If P.E. teachers took a #BelieveAllInjuries approach, a significant percentage of their class would never participate. Maybe it’s a quarter of the class or less, depending on the group, but it’s definitely a large chunk. A certain percentage love P.E., a big middle percentage are neither enthused nor disenchanted and could go either way depending on the teacher and environment, and a certain percentage come into the class determined to do the absolute minimum (#resist).
[Side note: At the start of this year I had a brief conversation with our other P.E. teachers about the best approach to having a “distance day” every week. Should the day be predictable or unpredictable? My approach is predictable. Cons: students can plan their injuries (and doctor’s appointments) in advance. Pros: you can coach the class into having a healthy mental approach (/resignation), and the inevitability makes it impersonal. If it’s unpredictable, the class’s first reaction is going to be to attempt to convince you to pick any other day, and once that fails, a negative mood, then effort, will prevail.]

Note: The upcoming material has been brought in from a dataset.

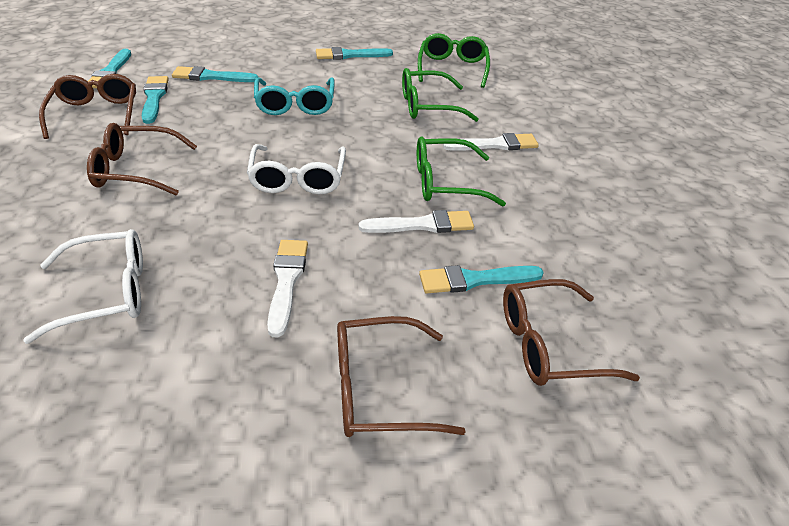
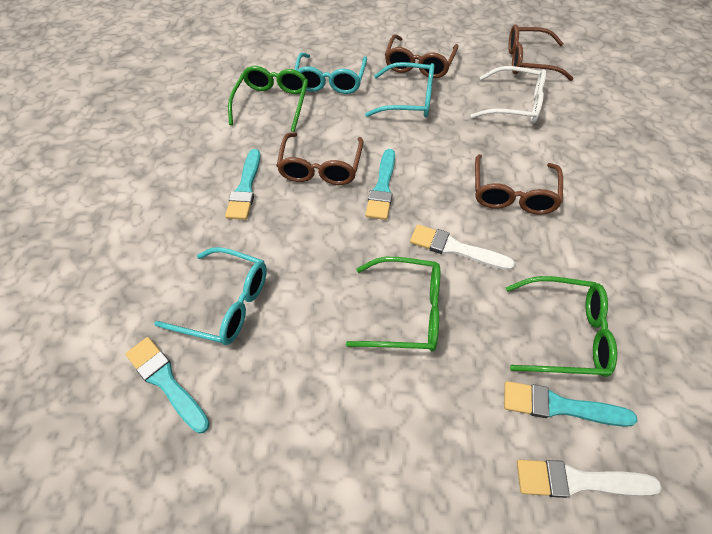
turquoise brush: [88,49,131,88] [142,76,169,124] [172,66,258,82] [316,47,393,60] [419,265,544,294] = 5 -> [125,337,210,434] [225,149,261,220] [365,149,395,220] [504,381,637,427] = 4
turquoise glasses: [254,77,335,115] = 1 -> [154,247,267,345] [294,53,367,94] [365,62,435,117] = 3
white brush: [267,240,308,337] [359,210,474,233] [443,133,539,151] = 3 -> [410,225,515,270] [517,460,662,498] = 2
white glasses: [23,229,143,344] [247,144,346,194] = 2 -> [470,66,546,124] = 1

Grading participation is tough when you are evaluating individuals doing individual tasks. When it comes to team competitions, it’s even more difficult. It’s nearly impossible to force students to play team sports when they don’t want to. For example, when we play dodgeball, I almost always provide an alternative. (Same thing when we go outside in *extreme* temperatures. It’s just a good idea to make those sorts of things voluntary. #separateblogpost) But think about it. If the coach is splitting up teams, it’s pretty important to know what level of effort the individuals will be competing at. Playing to win the game is sacred, and if anyone on either side is not playing to win, the competition is undermined. For this reason, I have developed the following policy: if you don’t want to compete, tell me before I split up teams. You can walk laps around the field/gym instead, and you won’t lose any points. If you don’t compete with adequate effort during the game, I’m going to kick you out of the game to walk laps, and in that case you do lose a point (at least). On top of those options, when we do play games, there are at least two options, one in the gym and one on the field. This entire system changes in the fourth quarter, when I have students assigned to permanent teams (#separateblogpost).

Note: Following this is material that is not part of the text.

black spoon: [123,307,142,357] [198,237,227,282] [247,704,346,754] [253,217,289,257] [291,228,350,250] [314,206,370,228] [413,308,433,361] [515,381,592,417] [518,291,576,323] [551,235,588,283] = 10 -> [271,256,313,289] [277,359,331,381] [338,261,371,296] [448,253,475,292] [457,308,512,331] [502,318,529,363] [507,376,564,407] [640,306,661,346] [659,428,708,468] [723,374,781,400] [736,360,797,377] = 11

When I kick students out of team competitions for lack of effort, they are often incredulous, and for good reason. By doing so, I am claiming to 1) know their intentions and 2) understand their potential. It’s borderline crazy to assert you have a grasp on either of those things, but I do. And that’s the beautiful thing about my current situation. I have spent my life competing and watching other people compete. I spend most of my everyday life working with these students. I do understand effort and potential, and I do understand my students. Do I get it right every time? No. Is it an effective way to encourage their level of effort to stay well above the grey area? Yes.
Something is “Good” if it fulfills its purpose. A “Good” P.E. teacher is one who teaches students to give their best effort, to be a “sweaty try-hard”. The rest is just details. Grade participation.